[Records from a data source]
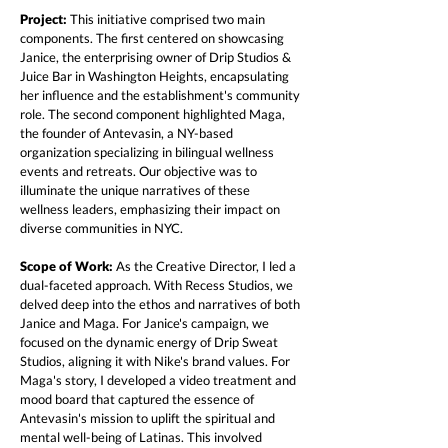
Project:
This initiative comprised two main
components. The first centered on showcasing
Janice, the enterprising owner of Drip Studios &
Juice Bar in Washington Heights, encapsulating
her influence and the establishment's community
role. The second component highlighted Maga,
the founder of Antevasin, a NY-based
organization specializing in bilingual wellness
events and retreats. Our objective was to
illuminate the unique narratives of these
wellness leaders, emphasizing their impact on
diverse communities in NYC.
Scope of Work:
As the Creative Director, I led a
dual-faceted approach. With Recess Studios, we
delved deep into the ethos and narratives of both
Janice and Maga. For Janice's campaign, we
focused on the dynamic energy of Drip Sweat
Studios, aligning it with Nike's brand values. For
Maga's story, I developed a video treatment and
mood board that captured the essence of
Antevasin's mission to uplift the spiritual and
mental well-being of Latinas. This involved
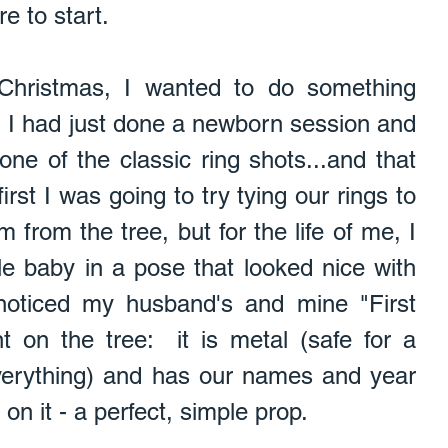
e to start.   
 Christmas, I wanted to do something 
  I had just done a newborn session and 
ne of the classic ring shots...and that 
irst I was going to try tying our rings to 
from the tree, but for the life of me, I 
tle baby in a pose that looked nice with 
noticed my husband's and mine "First 
 on the tree:  it is metal (safe for a 
erything) and has our names and year 
n it - a perfect, simple prop. 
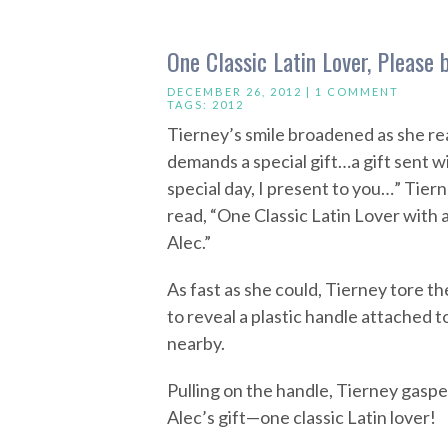
One Classic Latin Lover, Please
DECEMBER 26, 2012 |
1 COMMENT
TAGS:
2012
Tierney’s smile broadened as she rea
demands a special gift…a gift sent w
special day, I present to you…” Tie
read, “One Classic Latin Lover with a
Alec.”
As fast as she could, Tierney tore t
to reveal a plastic handle attached t
nearby.
Pulling on the handle, Tierney gaspe
Alec’s gift—one classic Latin lover!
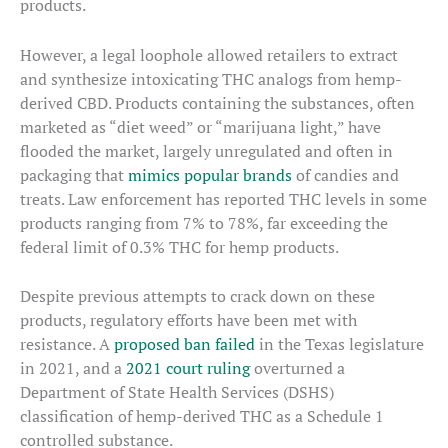
products.
However, a legal loophole allowed retailers to extract
and synthesize intoxicating THC analogs from hemp-
derived CBD. Products containing the substances, often
marketed as “diet weed” or “marijuana light,” have
flooded the market, largely unregulated and often in
packaging that
mimics popular brands
of candies and
treats. Law enforcement has reported THC levels in some
products ranging from 7% to 78%, far exceeding the
federal limit of 0.3% THC for hemp products.
Despite previous attempts to crack down on these
products, regulatory efforts have been met with
resistance. A
proposed ban failed
in the Texas legislature
in 2021, and a
2021 court ruling
overturned a
Department of State Health Services (DSHS)
classification of hemp-derived THC as a Schedule 1
controlled substance.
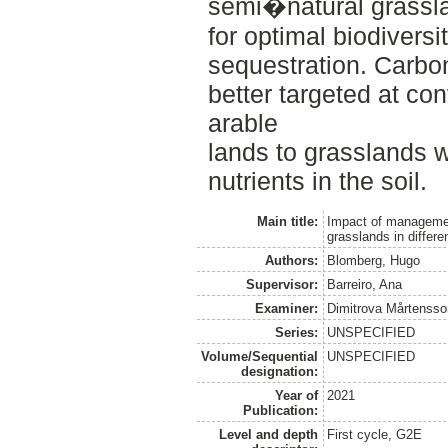
semi�natural grassl
for optimal biodiversi
sequestration. Carbo
better targeted at co
arable
lands to grasslands w
nutrients in the soil.
Main title:
Impact of management
grasslands in differ
Authors:
Blomberg, Hugo
Supervisor:
Barreiro, Ana
Examiner:
Dimitrova Mårtensso
Series:
UNSPECIFIED
Volume/Sequential
UNSPECIFIED
designation:
Year of
2021
Publication:
Level and depth
First cycle, G2E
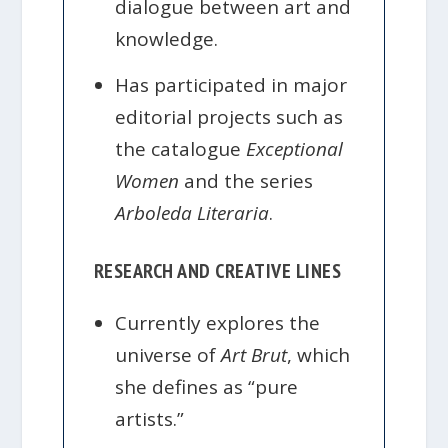
dialogue between art and
knowledge.
Has participated in major
editorial projects such as
the catalogue
Exceptional
Women
and the series
Arboleda Literaria
.
RESEARCH AND CREATIVE LINES
Currently explores the
universe of
Art Brut
, which
she defines as “pure
artists.”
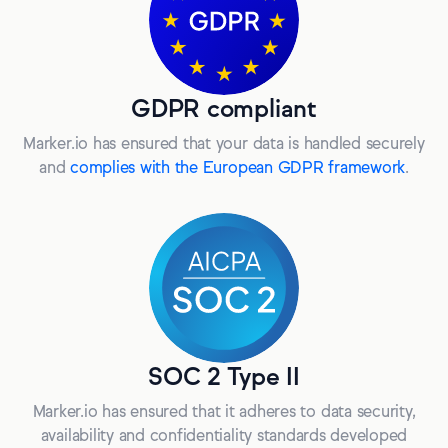
GDPR compliant
Marker.io has ensured that your data is handled securely
and
complies with the European GDPR framework
.
SOC 2 Type II
Marker.io has ensured that it adheres to data security,
availability and confidentiality standards developed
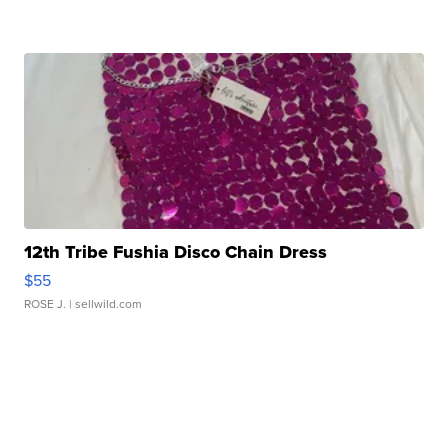
12th Tribe Fushia Disco Chain Dress
$55
ROSE J.
| sellwild.com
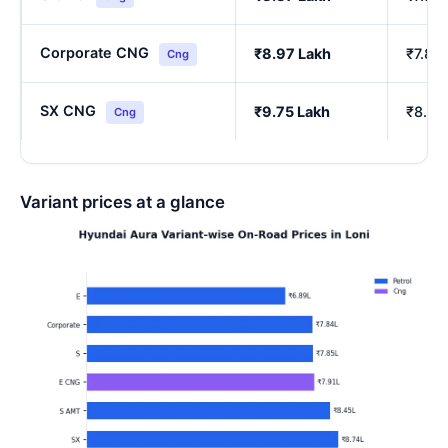
Corporate CNG
₹8.97 Lakh
₹7.85
Cng
SX CNG
₹9.75 Lakh
₹8.54
Cng
Variant prices at a glance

What you should do: Copy nothing but the lines above from the one with "As the Creative Director, I led a" to the one with "special day, I", inclusive, word for word. Leave every picture out.

Response area:
As the Creative Director, I led a
dual-faceted approach. With Recess Studios, we
delved deep into the ethos and narratives of both
Janice and Maga. For Janice's campaign, we
focused on the dynamic energy of Drip Sweat
Studios, aligning it with Nike's brand values. For
Maga's story, I developed a video treatment and
mood board that captured the essence of
Antevasin's mission to uplift the spiritual and
mental well-being of Latinas. This involved
e to start.   
 Christmas, I wanted to do something 
  I had just done a newborn session and 
ne of the classic ring shots...and that 
irst I was going to try tying our rings to 
from the tree, but for the life of me, I 
tle baby in a pose that looked nice with 
noticed my husband's and mine "First 
 on the tree:  it is metal (safe for a 
erything) and has our names and year 
n it - a perfect, simple prop. 
One Classic Latin Lover, Please
DECEMBER 26, 2012 |
1 COMMENT
TAGS:
2012
Tierney’s smile broadened as she rea
demands a special gift…a gift sent w
special day, I present to you…” Tie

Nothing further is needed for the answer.